The song that has some long time fans up in arms more than any other on Silence in the Snow is, "Until The World Grows Cold," which is almost a Power Ballad. Almost. More than a Power Ballad, though, this is a very melodic and dynamic song that remains fairly heavy. Not as heavy as the rest of the songs on the album, but not exactly Bon Jovi, either. This is still clearly Metal, but definitely not the kind of thing that Trivium was known for earlier on in their career. The most important thing is that it is a well written song and works well on the album as a change of pace. It brings further dynamics into the mix.
"Rise Above The Tides," is little closer to what Trivium fans are used to, only with a bit more dynamics and a lot more melody. It may not be one of the best songs on the album, but it is still very good and works well as an album track. Those long time fans can breathe a little easier with, "The Thing That's Killing Me," an upbeat song (mostly) where the heaviest, thrashiest part of the song is actually the chorus. Again, Trivium delivers a ton of dynamics and melody while still playing unquestionably HEAVY Metal. It's a marginally better song than it's predecessor, which says a lot.
Then things get really funky. A ton of Alice in Chains influences show up on, "Beneath The Sun," which has a verse that sounds like something that the Seattle band might have come up with. The bridge and chorus take those AIC melodic styles and turn them on their heads with some classic Trivium riffs and double bass drumming. This is a fresh and new style for Trivium, and because it isn't overdone it works well.
But the song that most resembles earlier Trivium is, "Breathe In The Flames," a song that transitions from a fast intro to a mid tempo groove in the verse to a fast, upbeat chorus (with a killer ascending riff). This definitely belongs in the category of album highlights. Heafy throws in a bit of his James Hetfield vocal stylings on this one, while still showing that powerful, melodic style that dominates Silence in the Snow as an album.
There are two bonus tracks available on the special/deluxe edition of the album, and they definitely make that version worth a purchase.
"Cease All Your Fire," again shows those tempo changes and dynamics that mark the album, and it is a fantastic song. "The Darkness Of My Mind," is a bit more melodic and moody, and is a little more mainstream, but is by no means a Pop song. It is bold and heavy and cinematic. A very, very good song.

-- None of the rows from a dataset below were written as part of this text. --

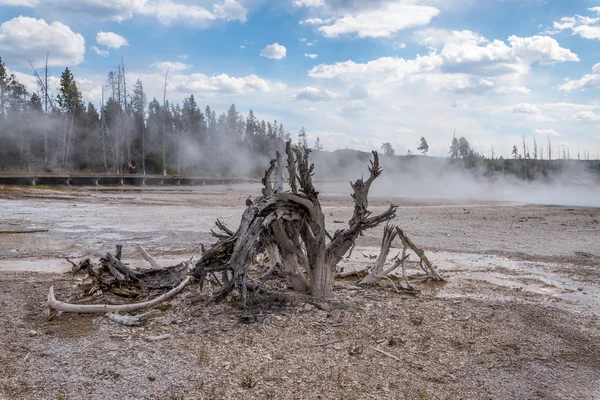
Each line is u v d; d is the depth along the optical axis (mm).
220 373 4988
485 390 4887
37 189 37250
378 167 8008
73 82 59938
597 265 12719
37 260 11906
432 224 21188
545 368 5523
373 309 7383
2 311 7016
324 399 4484
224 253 7266
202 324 6535
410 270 11500
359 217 8016
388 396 4605
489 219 24062
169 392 4570
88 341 5891
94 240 15258
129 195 37125
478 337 6383
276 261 9062
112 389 4617
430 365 5414
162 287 8180
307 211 7762
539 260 13305
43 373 4926
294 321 6676
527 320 7309
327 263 7949
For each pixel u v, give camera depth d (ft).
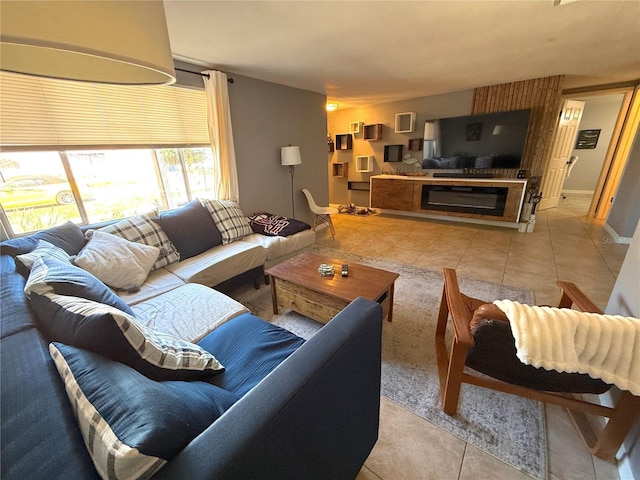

The audio production on Silence in the Snow may very well be the best that we've heard on a Trivium album to date. Producer Michael 'Elvis' Baskette, recording engineer Jef Moll, and mixing engineer Josh Wilbur have done a great job of giving Trivium a somewhat fatter sound than they've had in the past without losing any crunch on the guitars. The drums are punchy and snappy and cut through the music perfectly.
Silence in the Snow definitely marks a further progression in Trivium's musical style, and it definitely is less thrashy than previous albums, but it is not a weak album in the least. It is bold and powerful and melodic and will stand the test of time as one of the all time Heavy Metal greats.